Prakash Sakpal, Asia economist at Dutch bank ING, called Friday’s sharp depreciation “a glimpse of how a spike in political risk in the run up to (the) election on 24 March is likely to weigh on markets.” The baht, which was one of Asia’s best performing currencies last year, could continue to weaken, he said.
On Friday, the currency fell to a low of 31.64 against the dollar, according to Reuters. That was the largest single-day decline since Oct. 22 last year, when it fell 0.7 percent, according to Sakpal. On Monday morning, however, it had bounced back slightly to 31.48 against the dollar.
Still, the baht remained much stronger than it had been only months ago: The currency traded at about 33 to the dollar at the beginning of December.
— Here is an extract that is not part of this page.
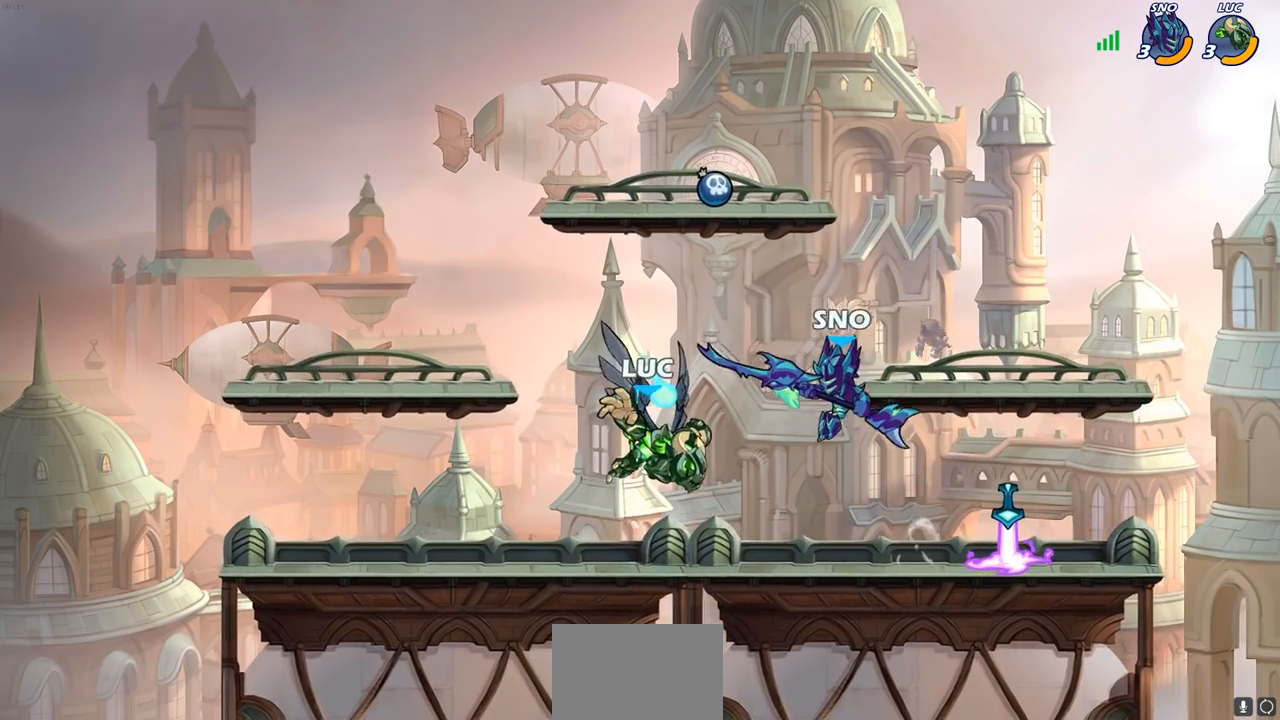
{"buttons": [], "left_stick": "left", "right_stick": "center", "events": [[400, "left_stick", "left"]]}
Thai markets, for their part, fell on Monday in early trade, slipping as much as 0.7 percent.
Ubolratana’s nomination last week was a shocking move from the Thai Raksa Chart party, which is made up of supporters of former Prime Minister Thaksin Shinawatra, and broke with a longstanding tradition of members of the royal family staying out of electoral politics.
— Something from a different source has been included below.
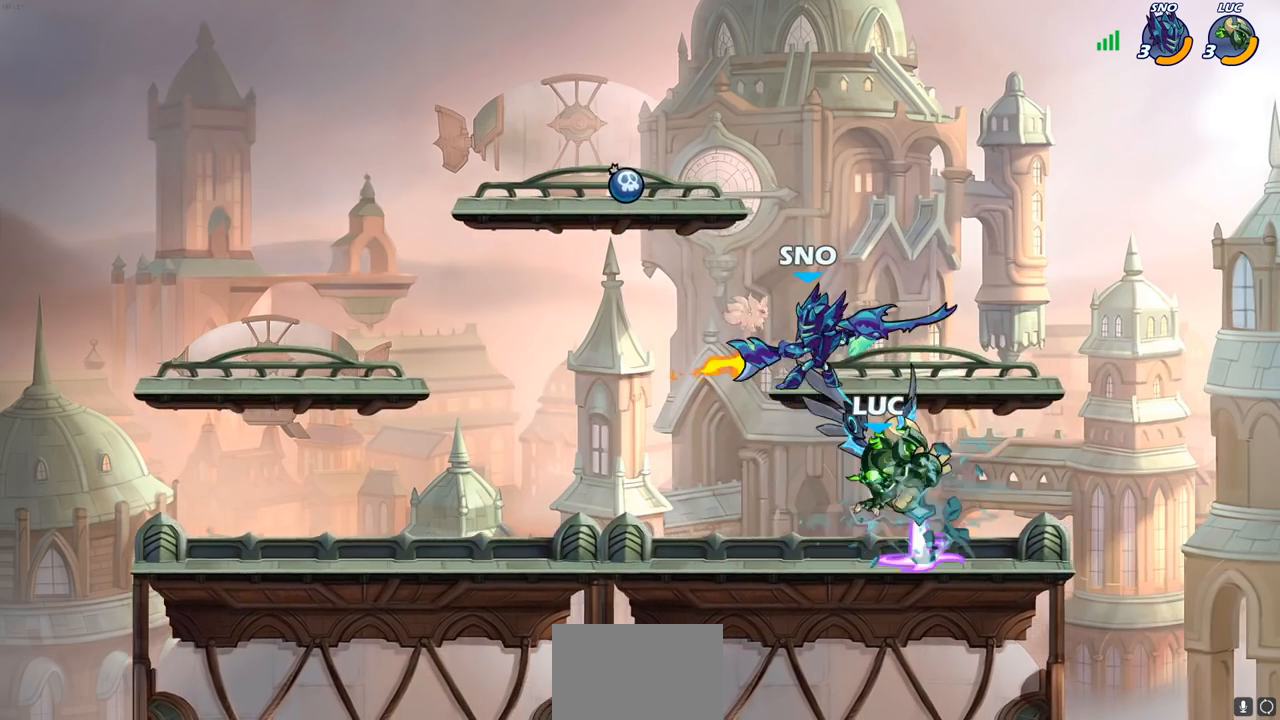
{"buttons": [], "left_stick": "center", "right_stick": "center", "events": [[50, "CROSS", "down"], [133, "left_stick", "up"], [183, "left_stick", "up-right"], [250, "CROSS", "up"], [317, "left_stick", "up-left"], [400, "SQUARE", "down"], [433, "left_stick", "center"], [450, "SQUARE", "up"]]}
The election set for March 24 would be the first since a military coup in 2014.
Sakpal said the events on Friday have “really stunned the public,” and could escalate as the Thai Raksa Chart party faces a possible dissolution — the country’s Election Commission is considering a complaint seeking to ban the party.
“Given the history of Thai politics, things taking an ugly turn cannot be ruled out,” the economist said.
He said that the baht could drop to 32 against the dollar, in the run-up to the elections.
Political risks, Sakpal said, will “continue to exert a weakening pressure on the currency as the global investors, who have been hitherto pouring funds into Thai assets, will likely start treading a cautious path until after the political dust settles.”
— Reuters contributed to this report.